** Exercise requirements **
Every line of the data below should be printed exactly. Nothing may be dropped.
**** Given information
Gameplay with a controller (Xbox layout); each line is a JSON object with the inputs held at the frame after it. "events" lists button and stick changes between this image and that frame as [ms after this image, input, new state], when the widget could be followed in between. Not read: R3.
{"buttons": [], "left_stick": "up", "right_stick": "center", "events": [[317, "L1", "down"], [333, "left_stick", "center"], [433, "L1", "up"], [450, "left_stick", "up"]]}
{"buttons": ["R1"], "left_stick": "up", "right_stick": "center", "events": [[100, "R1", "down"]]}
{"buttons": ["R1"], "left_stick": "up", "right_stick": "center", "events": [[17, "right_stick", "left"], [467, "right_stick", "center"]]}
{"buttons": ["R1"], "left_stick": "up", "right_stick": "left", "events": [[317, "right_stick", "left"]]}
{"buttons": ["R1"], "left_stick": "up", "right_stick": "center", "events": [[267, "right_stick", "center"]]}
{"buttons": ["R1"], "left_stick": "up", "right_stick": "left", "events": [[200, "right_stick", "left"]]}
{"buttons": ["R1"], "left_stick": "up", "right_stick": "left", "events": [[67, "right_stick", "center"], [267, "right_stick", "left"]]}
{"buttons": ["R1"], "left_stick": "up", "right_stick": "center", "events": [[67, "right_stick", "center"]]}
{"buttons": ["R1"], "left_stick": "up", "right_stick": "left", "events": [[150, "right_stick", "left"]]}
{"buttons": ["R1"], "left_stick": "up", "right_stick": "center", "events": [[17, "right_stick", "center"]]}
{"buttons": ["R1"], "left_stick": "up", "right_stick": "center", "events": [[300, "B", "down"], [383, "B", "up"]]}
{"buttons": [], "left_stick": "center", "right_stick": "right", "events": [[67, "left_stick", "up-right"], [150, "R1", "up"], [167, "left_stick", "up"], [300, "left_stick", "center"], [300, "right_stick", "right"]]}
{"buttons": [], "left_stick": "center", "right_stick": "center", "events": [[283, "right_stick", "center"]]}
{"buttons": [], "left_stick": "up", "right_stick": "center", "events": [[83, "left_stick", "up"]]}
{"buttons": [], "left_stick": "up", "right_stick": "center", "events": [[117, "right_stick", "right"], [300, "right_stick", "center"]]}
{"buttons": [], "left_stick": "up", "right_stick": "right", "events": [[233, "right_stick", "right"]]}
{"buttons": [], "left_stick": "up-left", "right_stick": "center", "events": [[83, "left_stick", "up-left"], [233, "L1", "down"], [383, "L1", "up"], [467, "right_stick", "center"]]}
********
** Written solution **
Gameplay with a controller (Xbox layout); each line is a JSON object with the inputs held at the frame after it. "events" lists button and stick changes between this image and that frame as [ms after this image, input, new state], when the widget could be followed in between. Not read: R3.
{"buttons": [], "left_stick": "up", "right_stick": "center", "events": [[317, "L1", "down"], [333, "left_stick", "center"], [433, "L1", "up"], [450, "left_stick", "up"]]}
{"buttons": ["R1"], "left_stick": "up", "right_stick": "center", "events": [[100, "R1", "down"]]}
{"buttons": ["R1"], "left_stick": "up", "right_stick": "center", "events": [[17, "right_stick", "left"], [467, "right_stick", "center"]]}
{"buttons": ["R1"], "left_stick": "up", "right_stick": "left", "events": [[317, "right_stick", "left"]]}
{"buttons": ["R1"], "left_stick": "up", "right_stick": "center", "events": [[267, "right_stick", "center"]]}
{"buttons": ["R1"], "left_stick": "up", "right_stick": "left", "events": [[200, "right_stick", "left"]]}
{"buttons": ["R1"], "left_stick": "up", "right_stick": "left", "events": [[67, "right_stick", "center"], [267, "right_stick", "left"]]}
{"buttons": ["R1"], "left_stick": "up", "right_stick": "center", "events": [[67, "right_stick", "center"]]}
{"buttons": ["R1"], "left_stick": "up", "right_stick": "left", "events": [[150, "right_stick", "left"]]}
{"buttons": ["R1"], "left_stick": "up", "right_stick": "center", "events": [[17, "right_stick", "center"]]}
{"buttons": ["R1"], "left_stick": "up", "right_stick": "center", "events": [[300, "B", "down"], [383, "B", "up"]]}
{"buttons": [], "left_stick": "center", "right_stick": "right", "events": [[67, "left_stick", "up-right"], [150, "R1", "up"], [167, "left_stick", "up"], [300, "left_stick", "center"], [300, "right_stick", "right"]]}
{"buttons": [], "left_stick": "center", "right_stick": "center", "events": [[283, "right_stick", "center"]]}
{"buttons": [], "left_stick": "up", "right_stick": "center", "events": [[83, "left_stick", "up"]]}
{"buttons": [], "left_stick": "up", "right_stick": "center", "events": [[117, "right_stick", "right"], [300, "right_stick", "center"]]}
{"buttons": [], "left_stick": "up", "right_stick": "right", "events": [[233, "right_stick", "right"]]}
{"buttons": [], "left_stick": "up-left", "right_stick": "center", "events": [[83, "left_stick", "up-left"], [233, "L1", "down"], [383, "L1", "up"], [467, "right_stick", "center"]]}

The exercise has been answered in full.